A ground of a motion for a new trial based upon affidavits of jurors impeaching the verdict is without merit. Stanley v. State, 25 Ga. App. 461 (1) (103 SE 689) (1920). Affidavits of jurors may be taken to sustain but not to impeach the verdict. OCGA § 17-9-41; Hill v. State, 250 Ga. 277, 285 (7) (295 SE2d 518) (1982); Dansby v. State, 165 Ga. App. 41, 42 (2 (a)) (299 SE2d 579) (1983). Hence, this enumeration of error is without merit.
6. Appellant contends it was error to allow co-conspirators to testify before a conspiracy was proven. The trial court allowed the testimony of co-conspirators, over objection, stating that proof of the conspiracy was the State’s burden in the total trial.

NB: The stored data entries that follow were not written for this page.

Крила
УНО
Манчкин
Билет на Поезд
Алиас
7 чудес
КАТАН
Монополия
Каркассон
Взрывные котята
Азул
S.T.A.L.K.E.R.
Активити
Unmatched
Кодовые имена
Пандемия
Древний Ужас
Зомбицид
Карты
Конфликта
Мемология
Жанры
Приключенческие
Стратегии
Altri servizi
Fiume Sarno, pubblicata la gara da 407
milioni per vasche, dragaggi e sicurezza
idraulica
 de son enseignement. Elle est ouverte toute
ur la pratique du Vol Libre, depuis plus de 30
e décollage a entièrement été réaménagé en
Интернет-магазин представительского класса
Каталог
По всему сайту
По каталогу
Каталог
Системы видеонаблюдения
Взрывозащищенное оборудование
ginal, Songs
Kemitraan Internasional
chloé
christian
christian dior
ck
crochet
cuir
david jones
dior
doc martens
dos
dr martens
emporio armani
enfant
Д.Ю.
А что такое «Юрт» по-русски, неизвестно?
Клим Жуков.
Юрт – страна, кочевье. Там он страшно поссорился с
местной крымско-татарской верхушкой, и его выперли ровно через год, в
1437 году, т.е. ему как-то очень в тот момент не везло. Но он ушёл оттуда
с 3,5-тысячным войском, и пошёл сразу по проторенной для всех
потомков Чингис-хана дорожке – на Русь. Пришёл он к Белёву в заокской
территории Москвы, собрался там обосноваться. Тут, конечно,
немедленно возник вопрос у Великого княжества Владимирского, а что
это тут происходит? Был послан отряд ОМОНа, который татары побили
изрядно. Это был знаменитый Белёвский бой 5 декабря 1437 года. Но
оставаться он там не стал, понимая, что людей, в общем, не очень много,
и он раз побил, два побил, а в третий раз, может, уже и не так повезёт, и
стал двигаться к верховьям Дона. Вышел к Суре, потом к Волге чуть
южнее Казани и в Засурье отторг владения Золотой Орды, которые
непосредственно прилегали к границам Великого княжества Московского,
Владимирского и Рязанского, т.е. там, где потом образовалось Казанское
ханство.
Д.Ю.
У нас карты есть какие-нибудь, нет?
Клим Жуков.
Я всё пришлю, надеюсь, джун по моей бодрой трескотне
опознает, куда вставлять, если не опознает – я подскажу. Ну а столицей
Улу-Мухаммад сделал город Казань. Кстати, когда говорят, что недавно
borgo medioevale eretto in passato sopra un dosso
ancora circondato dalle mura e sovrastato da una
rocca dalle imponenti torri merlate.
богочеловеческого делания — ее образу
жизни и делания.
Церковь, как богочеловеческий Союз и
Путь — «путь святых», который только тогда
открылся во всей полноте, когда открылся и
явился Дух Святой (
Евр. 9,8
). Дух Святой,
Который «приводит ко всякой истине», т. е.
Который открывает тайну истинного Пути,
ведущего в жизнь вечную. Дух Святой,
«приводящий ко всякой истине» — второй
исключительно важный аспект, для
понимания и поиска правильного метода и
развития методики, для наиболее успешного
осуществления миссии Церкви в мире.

This ruling was correct, as the order of proof is within the discretion of the judge, and there is no error in admitting such testimony if a prima facie case of conspiracy is proved by the State. Blalock v. State, 250 Ga. 441, 442 (2) (298 SE2d 477) (1983); Fallings v. State, 232 Ga. 798, 799 (1) (209 SE2d 151) (1974).
7. Appellant’s enumeration of error relating to the trial court’s charge to the jury was waived when the court asked if counsel had exceptions to the charge and appellant’s counsel replied: “No, Your Honor.” White v. State, 243 Ga. 250, 251 (253 SE2d 694) (1979).
8. Appellant contends he was prejudiced by comments of the court throughout the trial. However, none of the comments referred to were directed to appellant or his counsel, and appellant’s counsel made no objection to the comments and did not move for a mistrial. Where a trial judge is alleged to have made prejudicial remarks during the course of the trial, an objection or motion for mistrial must be made to preserve the issue for appeal. Williams v. State, 164 Ga. App. 562 (2) (298 SE2d 282) (1982).
9. Lastly, appellant contends error in denial of his motion for a directed verdict of acquittal on the grounds that the evidence did not support the charge of conspiracy, the amount of marijuana found at appellant’s home was not sufficient to trigger the statute under which appellant was charged, and the only evidence against appellant was the testimony of an alleged co-conspirator.
*224Decided June 24, 1985
Constance M. Boughan, for appellant.
Lewis R. Slaton, District Attorney, H. Allen Moye, Assistant District Attorney, for appellee.
Regardless of the amount of marijuana found in appellant’s actual possession at his home, he was charged with conspiracy to traffic in cocaine and marijuana, not with its possession. The evidence relating to the conspiracy disclosed that appellant and his co-conspirators were planning to traffic in hundreds of pounds of cocaine and marijuana, more than enough to trigger the conspiracy charge.
As to appellant’s contention that the only evidence against him was the testimony of a co-conspirator, the State also presented evidence from police officers as to electronic surveillance of appellant’s telephone and information recorded from telephone calls, as well as testimony relating to physical surveillance of appellant. After reviewing the entire transcript we find the evidence sufficient to meet the standard of proof required by Jackson v. Virginia, 443 U. S. 307 (99 SC 2781, 61 LE2d 560). Hence, it was not error to deny appellant’s motion for a directed verdict of acquittal. Humphrey v. State, 252 Ga. 525, 527 (1) (314 SE2d 436) (1984).
Judgment affirmed.
Birdsong, P. J., and Carley, J., concur.